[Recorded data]
※ ※ ※

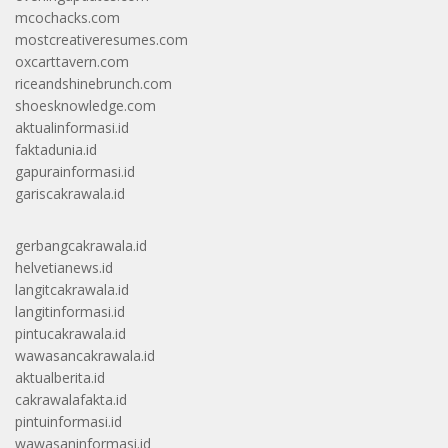
mcochacks.com
mostcreativeresumes.com
oxcarttavern.com
riceandshinebrunch.com
shoesknowledge.com
aktualinformasi.id
faktadunia.id
gapurainformasi.id
gariscakrawala.id
gerbangcakrawala.id
helvetianews.id
langitcakrawala.id
langitinformasi.id
pintucakrawala.id
wawasancakrawala.id
aktualberita.id
cakrawalafakta.id
pintuinformasi.id
wawasaninformasi.id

※ ※ ※

What you need to do ->
Would you set down every line of the data above exactly, skipping the pictures?

Solution to this task ->
mcochacks.com
mostcreativeresumes.com
oxcarttavern.com
riceandshinebrunch.com
shoesknowledge.com
aktualinformasi.id
faktadunia.id
gapurainformasi.id
gariscakrawala.id
gerbangcakrawala.id
helvetianews.id
langitcakrawala.id
langitinformasi.id
pintucakrawala.id
wawasancakrawala.id
aktualberita.id
cakrawalafakta.id
pintuinformasi.id
wawasaninformasi.id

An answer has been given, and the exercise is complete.